2020-08-22	searchview: fix mbox.gz downloads for lynx users
	Unlike w3m and links, the lynx browser seems to require a `name' attribute for `<input type=submit>' elements. Maybe some other browsers do, too. The `name' attribute for submit elements doesn't seem to cause any harm for w3m or links, users, either; despite not (AFAIK) being part of historical or current HTML specs.
2020-08-20	search: add mset_to_artnums method
	We can avoid importing mdocid() in several places by using this method, simplifying callers.
2020-08-20	init+index: support --skip-docdata for Xapian
	Since we no longer read document data from Xapian, allow users to opt-out of storing it. This breaks compatibility with previous releases of public-inbox, but gives us a ~1.5% space savings on Xapian storage (and associated I/O and page cache pressure reduction).
2020-08-20	smsg: remove from_mitem
	We no longer read docdata.glass from anywhere in our code base. Some adjustments were needed to t/search.t to deal with the Xapian::WritableDatabase committing at different times, since our ->query is avoided from PublicInbox::SearchIdx to avoid needing a {over_ro} field.

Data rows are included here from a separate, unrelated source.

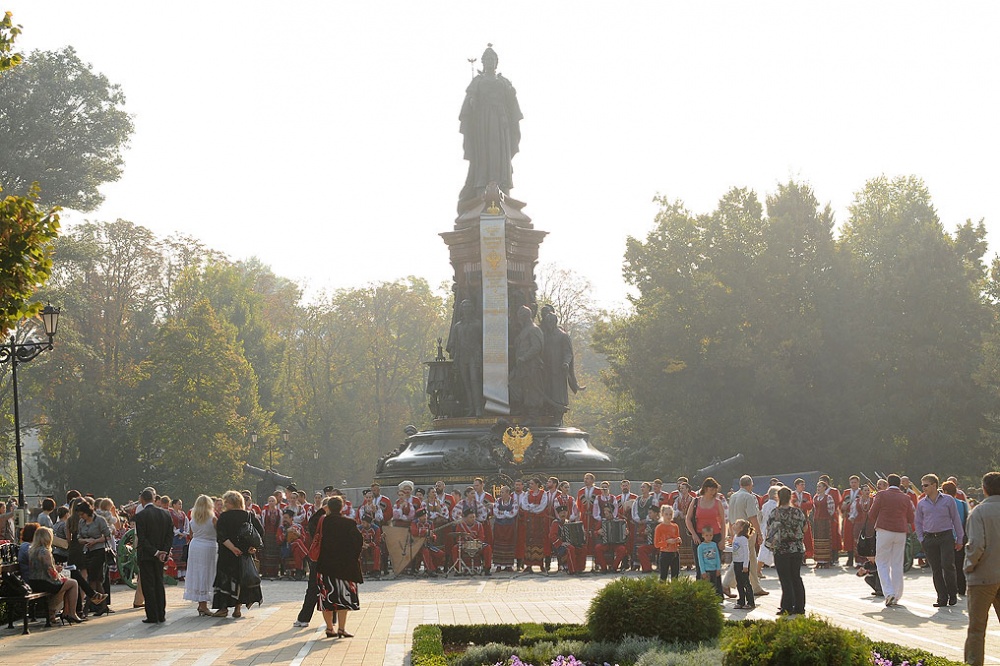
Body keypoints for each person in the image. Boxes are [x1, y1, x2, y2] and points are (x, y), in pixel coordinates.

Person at [458, 43, 523, 201]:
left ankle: (503, 187)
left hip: (501, 124)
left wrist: (512, 94)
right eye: (486, 59)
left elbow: (512, 104)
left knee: (501, 156)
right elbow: (469, 102)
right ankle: (482, 187)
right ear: (482, 62)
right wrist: (472, 101)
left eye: (492, 59)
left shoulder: (504, 82)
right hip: (482, 124)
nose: (489, 61)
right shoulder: (477, 82)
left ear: (496, 62)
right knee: (484, 155)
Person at [314, 495, 363, 639]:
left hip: (325, 567)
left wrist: (322, 511)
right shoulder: (349, 523)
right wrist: (353, 557)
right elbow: (358, 542)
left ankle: (329, 628)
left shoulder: (322, 522)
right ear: (342, 507)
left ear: (328, 507)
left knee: (327, 599)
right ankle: (341, 628)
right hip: (345, 568)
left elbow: (311, 525)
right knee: (344, 598)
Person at [964, 471, 1000, 666]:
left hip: (983, 577)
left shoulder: (979, 511)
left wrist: (969, 565)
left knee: (977, 629)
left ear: (984, 489)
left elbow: (977, 544)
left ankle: (973, 663)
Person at [211, 490, 264, 618]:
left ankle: (223, 608)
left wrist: (233, 548)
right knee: (241, 580)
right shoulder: (249, 515)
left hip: (227, 554)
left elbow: (222, 536)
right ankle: (237, 608)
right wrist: (253, 547)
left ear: (230, 503)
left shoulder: (224, 516)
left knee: (225, 580)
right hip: (244, 553)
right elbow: (260, 531)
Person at [915, 473, 964, 607]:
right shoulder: (921, 503)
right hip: (929, 538)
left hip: (946, 537)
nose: (923, 488)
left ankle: (952, 594)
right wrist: (921, 538)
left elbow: (956, 519)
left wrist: (960, 538)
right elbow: (918, 522)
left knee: (948, 566)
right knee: (936, 569)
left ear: (934, 485)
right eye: (922, 485)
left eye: (926, 485)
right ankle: (941, 597)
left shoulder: (948, 500)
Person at [867, 473, 915, 607]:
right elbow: (911, 518)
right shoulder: (906, 497)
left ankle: (889, 593)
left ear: (888, 483)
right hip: (900, 532)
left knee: (882, 562)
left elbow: (871, 514)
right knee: (897, 564)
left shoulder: (881, 495)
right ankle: (897, 594)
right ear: (899, 484)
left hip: (884, 530)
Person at [27, 526, 85, 625]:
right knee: (73, 583)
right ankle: (72, 613)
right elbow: (51, 571)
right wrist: (59, 576)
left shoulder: (32, 551)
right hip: (45, 582)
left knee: (66, 584)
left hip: (34, 582)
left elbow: (40, 568)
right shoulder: (45, 552)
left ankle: (64, 612)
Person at [132, 487, 173, 624]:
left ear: (142, 500)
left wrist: (155, 552)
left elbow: (142, 539)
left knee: (148, 585)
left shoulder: (141, 516)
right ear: (154, 499)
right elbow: (169, 535)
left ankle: (152, 615)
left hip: (147, 555)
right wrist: (164, 551)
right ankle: (161, 614)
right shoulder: (166, 514)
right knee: (159, 583)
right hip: (161, 555)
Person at [767, 486, 806, 615]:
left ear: (778, 497)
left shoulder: (774, 513)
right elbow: (805, 527)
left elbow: (770, 530)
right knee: (796, 577)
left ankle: (787, 606)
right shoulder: (798, 512)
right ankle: (799, 607)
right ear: (791, 497)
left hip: (781, 549)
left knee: (785, 578)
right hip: (797, 548)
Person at [727, 475, 768, 596]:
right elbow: (752, 517)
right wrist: (759, 533)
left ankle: (756, 586)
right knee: (743, 558)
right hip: (747, 531)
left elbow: (729, 517)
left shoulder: (733, 496)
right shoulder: (749, 497)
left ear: (740, 484)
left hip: (736, 530)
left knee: (751, 559)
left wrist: (731, 533)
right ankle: (726, 583)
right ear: (751, 484)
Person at [446, 299, 484, 417]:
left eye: (468, 307)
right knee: (466, 384)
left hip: (474, 356)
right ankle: (471, 408)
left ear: (472, 309)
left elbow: (483, 341)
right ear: (461, 310)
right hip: (463, 357)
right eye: (464, 307)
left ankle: (478, 409)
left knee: (475, 382)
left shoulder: (478, 324)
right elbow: (454, 342)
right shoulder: (458, 326)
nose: (466, 309)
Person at [684, 477, 727, 579]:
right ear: (705, 488)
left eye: (715, 490)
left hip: (715, 536)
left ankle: (716, 591)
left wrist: (723, 539)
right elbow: (688, 519)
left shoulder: (718, 502)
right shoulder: (696, 501)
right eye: (711, 489)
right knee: (700, 566)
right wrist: (694, 534)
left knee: (715, 566)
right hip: (699, 536)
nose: (713, 492)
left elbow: (723, 521)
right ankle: (700, 590)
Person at [76, 501, 112, 615]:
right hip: (87, 551)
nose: (81, 517)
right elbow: (78, 537)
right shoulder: (81, 522)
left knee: (91, 579)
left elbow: (108, 536)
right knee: (96, 580)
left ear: (88, 512)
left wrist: (95, 541)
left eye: (83, 514)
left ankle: (86, 608)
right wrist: (86, 541)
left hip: (99, 551)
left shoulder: (99, 520)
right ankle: (103, 606)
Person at [184, 494, 218, 617]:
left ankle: (201, 603)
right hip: (208, 546)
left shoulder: (193, 519)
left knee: (197, 573)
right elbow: (219, 532)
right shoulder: (212, 519)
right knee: (206, 573)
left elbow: (191, 533)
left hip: (195, 546)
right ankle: (203, 605)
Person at [941, 480, 969, 595]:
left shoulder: (943, 504)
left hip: (946, 537)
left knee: (947, 565)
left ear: (945, 492)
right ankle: (961, 588)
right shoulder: (963, 504)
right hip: (961, 537)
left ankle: (949, 589)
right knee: (959, 564)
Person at [519, 477, 549, 573]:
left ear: (537, 484)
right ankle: (528, 565)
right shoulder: (527, 494)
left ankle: (540, 564)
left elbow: (543, 505)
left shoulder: (543, 493)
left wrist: (534, 509)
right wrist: (531, 507)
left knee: (539, 541)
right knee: (529, 542)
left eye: (532, 484)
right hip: (529, 521)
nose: (530, 485)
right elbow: (523, 504)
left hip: (539, 521)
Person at [492, 485, 518, 572]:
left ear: (508, 493)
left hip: (509, 527)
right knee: (498, 544)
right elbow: (496, 512)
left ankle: (508, 565)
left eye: (502, 492)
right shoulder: (497, 501)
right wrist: (506, 513)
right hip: (499, 527)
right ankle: (498, 565)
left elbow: (513, 513)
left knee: (509, 544)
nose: (501, 494)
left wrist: (503, 513)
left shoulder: (514, 502)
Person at [811, 480, 837, 569]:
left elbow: (831, 510)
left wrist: (827, 517)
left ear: (824, 488)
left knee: (826, 540)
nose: (818, 488)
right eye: (817, 487)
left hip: (825, 521)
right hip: (817, 521)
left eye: (820, 487)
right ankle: (819, 561)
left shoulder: (828, 497)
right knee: (818, 540)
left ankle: (826, 561)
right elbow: (814, 509)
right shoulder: (815, 497)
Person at [549, 505, 582, 575]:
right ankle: (572, 570)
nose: (563, 514)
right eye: (561, 513)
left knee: (582, 548)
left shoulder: (568, 522)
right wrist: (561, 543)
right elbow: (552, 536)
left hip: (567, 544)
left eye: (564, 512)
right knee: (570, 548)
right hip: (558, 546)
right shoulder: (555, 523)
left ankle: (579, 568)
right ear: (558, 514)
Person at [731, 519, 755, 610]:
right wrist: (724, 548)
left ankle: (750, 602)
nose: (734, 525)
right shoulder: (736, 537)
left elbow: (746, 552)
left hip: (743, 564)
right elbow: (735, 549)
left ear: (741, 528)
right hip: (736, 563)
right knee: (739, 583)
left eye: (736, 524)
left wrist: (745, 565)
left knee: (746, 583)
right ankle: (741, 601)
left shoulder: (743, 539)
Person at [653, 504, 680, 580]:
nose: (669, 516)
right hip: (665, 553)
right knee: (663, 576)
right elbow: (656, 544)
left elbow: (677, 539)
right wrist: (667, 542)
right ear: (662, 514)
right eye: (666, 514)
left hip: (675, 553)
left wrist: (678, 540)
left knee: (675, 577)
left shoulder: (675, 526)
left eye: (670, 514)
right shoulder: (659, 528)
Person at [697, 526, 723, 598]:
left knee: (714, 586)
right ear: (703, 535)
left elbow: (717, 557)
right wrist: (703, 571)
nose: (709, 537)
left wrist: (718, 568)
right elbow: (700, 560)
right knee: (707, 587)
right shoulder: (701, 547)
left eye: (710, 535)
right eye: (706, 535)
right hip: (706, 569)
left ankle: (714, 600)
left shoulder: (714, 545)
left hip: (714, 569)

2020-08-20	mbox: avoid Xapian docdata in search results
	Another place where we can reduce kernel page cache overhead by hitting over.sqlite3 instead of docdata.glass.

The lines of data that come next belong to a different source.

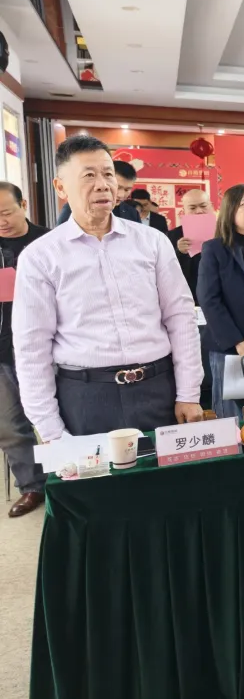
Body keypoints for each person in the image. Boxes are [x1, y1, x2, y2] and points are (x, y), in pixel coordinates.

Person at [14, 135, 203, 439]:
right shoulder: (40, 256)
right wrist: (49, 427)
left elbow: (180, 318)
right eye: (89, 175)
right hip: (86, 397)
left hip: (159, 389)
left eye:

2020-08-20	extmsg: avoid using Xapian docdata
	Once again, over.sqlite3 contains everything necessary for Message-ID resolution. Also, Xapian may be completely unnecessary with the advent of over.sqlite3, but that's for another time.

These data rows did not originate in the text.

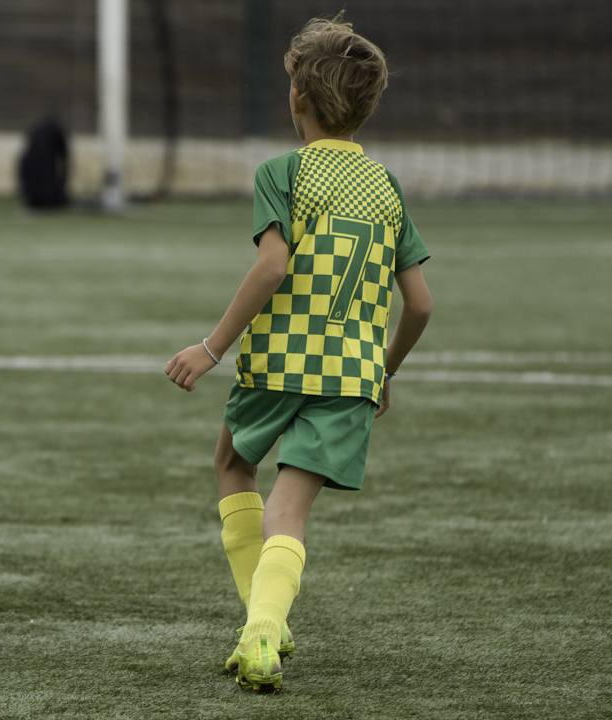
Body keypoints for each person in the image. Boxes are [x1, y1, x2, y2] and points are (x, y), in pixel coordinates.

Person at [164, 15, 433, 691]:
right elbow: (421, 304)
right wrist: (384, 369)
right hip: (353, 375)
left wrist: (210, 347)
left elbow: (271, 267)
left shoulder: (282, 172)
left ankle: (263, 626)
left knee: (233, 464)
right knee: (290, 511)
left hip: (279, 362)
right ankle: (267, 625)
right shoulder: (387, 187)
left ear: (297, 98)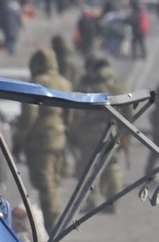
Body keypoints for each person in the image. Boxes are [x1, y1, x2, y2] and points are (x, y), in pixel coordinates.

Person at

2020-08-20	searchview: convert nested and Atom display to over.sqlite3
	git blob retrieval dominates on these, "&x=t" (nested) is roughly the same due to increased overhead for ->get_percent storage balancing out the mass-loading from SQLite. Atom "&x=A" is sped up slightly and uses less memory in the long-lived response.
2020-08-20	searchview: speed up search summary by ~10%
	Instead of loading one article at-a-time from over.sqlite3, we can use SQL to mass-load IN (?,?, ...) all results with a single SQLite query. Despite SQLite being in-process and having no network latency, the reduction in SQL query executions from loading multiple rows at once speeds things up significantly. We'll keep the over->get_art optimizations from the previous commit, since it still speeds up long-lived responses, slightly.
2020-08-20	searchview: use over.sqlite3 instead of Xapian docdata
	This is a step towards improving kernel page cache hit rates by relying on over.sqlite3 for document data instead of Xapian. Some micro-optimization to over->get_art was required to maintain performance.
2020-08-20	smsg: reduce utf8::decode call sites
	Both callers of load_from_data call utf8::decode, so just do utf8::decode in load_from_data.
2020-08-20	search: make qparse_new an internal function
	We'll probably be reusing it from another package in a future commit.
2020-08-20	searchquery: split off from searchview
	Since this was already a separate package, split it off into its own file since SearchView may not handle inbox groups.
2020-08-20	search: export mdocid subroutine
	No need to have awkward globrefs for this.
2020-08-20	search: improve comments around constants
	We'll probably be adding more value columns like THREADID to sort on.
2020-08-20	www: reduce long-lived PublicInbox::Search references
	While this is unlikely to be a problem in current practice, keeping Xapian DBs open for long responses can interfere with free space recovery after -compact. In the future, it will interfere with inbox search grouping and lead to unexpected results.
2020-08-20	xapcmd: simplify {reindex} parameter passing
	No need to localize it, here, since we can just refer to it in the `$opt' hashref. Hopefully this improves readability for others like it does for me. I sometimes wonder if the concept of a stack in high-level languages is even necessary...
2020-08-20	search: v2: ensure shards are numerically sorted
	This seems required to correctly get the NNTP article number from Xapian docid on combined Xapian DBs. The default (ASCII-betical) sorting was only acceptable for -imapd users until somebody hit 11 (or more) shards, which is a rare case.
2020-08-20	admin: progress shows the inbox being indexed
	This is helpful with --all, or when multiple inboxes are being indexed.